__Work to do__.
Quote every line as written. Omit pictures.

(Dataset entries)
· · · · ·
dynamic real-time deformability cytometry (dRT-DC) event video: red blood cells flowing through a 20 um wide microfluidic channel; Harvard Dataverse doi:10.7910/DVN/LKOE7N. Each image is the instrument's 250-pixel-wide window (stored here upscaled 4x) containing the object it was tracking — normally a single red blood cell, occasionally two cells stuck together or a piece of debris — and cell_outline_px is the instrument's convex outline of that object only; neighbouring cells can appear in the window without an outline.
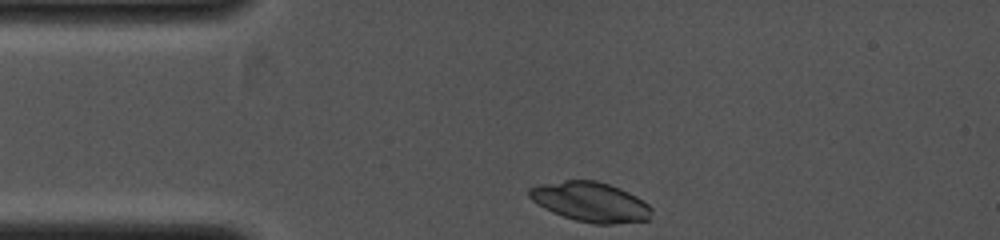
{"species": "common noctule bat (a hibernating species)", "species_latin": "Nyctalus noctula", "temperature_condition": "cold", "stored_images_in_passage": 29, "camera_frame_rate_fps": 4000, "um_per_image_px": 0.085, "animal": {"sex": "female", "body_mass_g": 19.0, "forearm_length_mm": 53.3}, "frame": {"image": 1, "passage_image": 1, "time_ms": 0.0, "image_size_px": [1000, 240], "cell_outline_px": [[652, 212], [648, 220], [612, 224], [592, 224], [576, 220], [552, 212], [544, 208], [532, 200], [528, 196], [528, 188], [540, 184], [564, 180], [596, 180], [620, 188], [636, 196], [648, 204], [652, 208]], "centroid_in_image_um": [50.19, 17.16], "position_along_channel_um": 34.8, "area_um2": 28.32}}
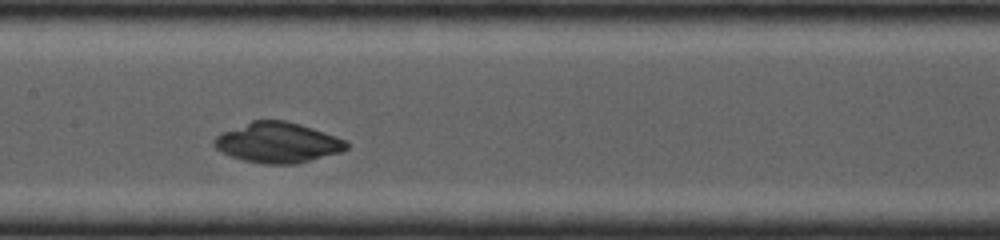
{"frame": {"image": 2, "passage_image": 13, "time_ms": 3.0, "image_size_px": [1000, 240], "cell_outline_px": [[348, 148], [340, 152], [296, 164], [264, 164], [244, 160], [232, 156], [216, 148], [212, 144], [212, 140], [216, 136], [224, 132], [252, 120], [284, 120], [300, 124], [348, 140]], "centroid_in_image_um": [23.63, 12.12], "position_along_channel_um": 183.8, "area_um2": 30.87}}
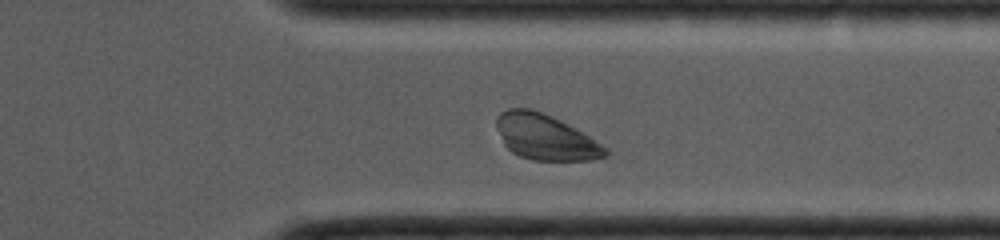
{"frame": {"image": 3, "passage_image": 25, "time_ms": 6.0, "image_size_px": [1000, 240], "cell_outline_px": [[608, 156], [592, 160], [532, 160], [520, 156], [512, 152], [504, 144], [496, 128], [496, 116], [500, 112], [508, 108], [532, 108], [560, 120], [568, 124], [608, 148]], "centroid_in_image_um": [46.34, 11.65], "position_along_channel_um": 365.1, "area_um2": 28.84}}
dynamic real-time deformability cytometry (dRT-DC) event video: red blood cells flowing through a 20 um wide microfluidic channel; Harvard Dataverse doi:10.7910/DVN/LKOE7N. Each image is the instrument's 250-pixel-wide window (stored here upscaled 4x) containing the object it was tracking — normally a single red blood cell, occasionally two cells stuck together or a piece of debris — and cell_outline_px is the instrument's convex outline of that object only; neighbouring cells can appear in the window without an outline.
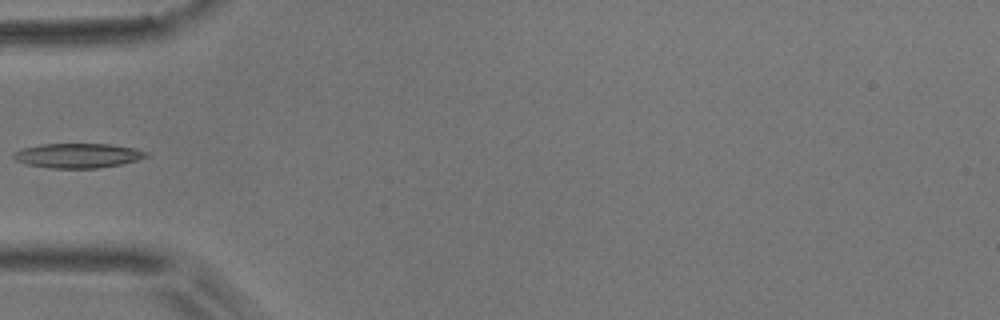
{"species": "common noctule bat (a hibernating species)", "species_latin": "Nyctalus noctula", "temperature_condition": "room temperature", "stored_images_in_passage": 4, "camera_frame_rate_fps": 3000, "um_per_image_px": 0.085, "animal": {"sex": "male", "body_mass_g": 17.9}, "frame": {"image": 1, "passage_image": 4, "time_ms": 1.0, "image_size_px": [1000, 320], "cell_outline_px": [[148, 156], [136, 160], [120, 164], [96, 168], [48, 168], [28, 164], [16, 160], [12, 156], [12, 152], [24, 148], [40, 144], [112, 144], [136, 148], [148, 152]], "centroid_in_image_um": [6.61, 13.21], "position_along_channel_um": 78.4, "area_um2": 18.96}}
· · · · ·
__Complete answer__.
dynamic real-time deformability cytometry (dRT-DC) event video: red blood cells flowing through a 20 um wide microfluidic channel; Harvard Dataverse doi:10.7910/DVN/LKOE7N. Each image is the instrument's 250-pixel-wide window (stored here upscaled 4x) containing the object it was tracking — normally a single red blood cell, occasionally two cells stuck together or a piece of debris — and cell_outline_px is the instrument's convex outline of that object only; neighbouring cells can appear in the window without an outline.
{"species": "common noctule bat (a hibernating species)", "species_latin": "Nyctalus noctula", "temperature_condition": "cold", "stored_images_in_passage": 29, "camera_frame_rate_fps": 4000, "um_per_image_px": 0.085, "animal": {"sex": "female", "body_mass_g": 19.0, "forearm_length_mm": 53.3}, "frame": {"image": 1, "passage_image": 1, "time_ms": 0.0, "image_size_px": [1000, 240], "cell_outline_px": [[652, 212], [648, 220], [612, 224], [592, 224], [576, 220], [552, 212], [544, 208], [532, 200], [528, 196], [528, 188], [540, 184], [564, 180], [596, 180], [620, 188], [636, 196], [648, 204], [652, 208]], "centroid_in_image_um": [50.19, 17.16], "position_along_channel_um": 34.8, "area_um2": 28.32}}
{"frame": {"image": 2, "passage_image": 13, "time_ms": 3.0, "image_size_px": [1000, 240], "cell_outline_px": [[348, 148], [340, 152], [296, 164], [264, 164], [244, 160], [232, 156], [216, 148], [212, 144], [212, 140], [216, 136], [224, 132], [252, 120], [284, 120], [300, 124], [348, 140]], "centroid_in_image_um": [23.63, 12.12], "position_along_channel_um": 183.8, "area_um2": 30.87}}
{"frame": {"image": 3, "passage_image": 25, "time_ms": 6.0, "image_size_px": [1000, 240], "cell_outline_px": [[608, 156], [592, 160], [532, 160], [520, 156], [512, 152], [504, 144], [496, 128], [496, 116], [500, 112], [508, 108], [532, 108], [560, 120], [568, 124], [608, 148]], "centroid_in_image_um": [46.34, 11.65], "position_along_channel_um": 365.1, "area_um2": 28.84}}
dynamic real-time deformability cytometry (dRT-DC) event video: red blood cells flowing through a 20 um wide microfluidic channel; Harvard Dataverse doi:10.7910/DVN/LKOE7N. Each image is the instrument's 250-pixel-wide window (stored here upscaled 4x) containing the object it was tracking — normally a single red blood cell, occasionally two cells stuck together or a piece of debris — and cell_outline_px is the instrument's convex outline of that object only; neighbouring cells can appear in the window without an outline.
{"species": "common noctule bat (a hibernating species)", "species_latin": "Nyctalus noctula", "temperature_condition": "room temperature", "stored_images_in_passage": 4, "camera_frame_rate_fps": 3000, "um_per_image_px": 0.085, "animal": {"sex": "male", "body_mass_g": 17.9}, "frame": {"image": 1, "passage_image": 4, "time_ms": 1.0, "image_size_px": [1000, 320], "cell_outline_px": [[148, 156], [136, 160], [120, 164], [96, 168], [48, 168], [28, 164], [16, 160], [12, 156], [12, 152], [24, 148], [40, 144], [112, 144], [136, 148], [148, 152]], "centroid_in_image_um": [6.61, 13.21], "position_along_channel_um": 78.4, "area_um2": 18.96}}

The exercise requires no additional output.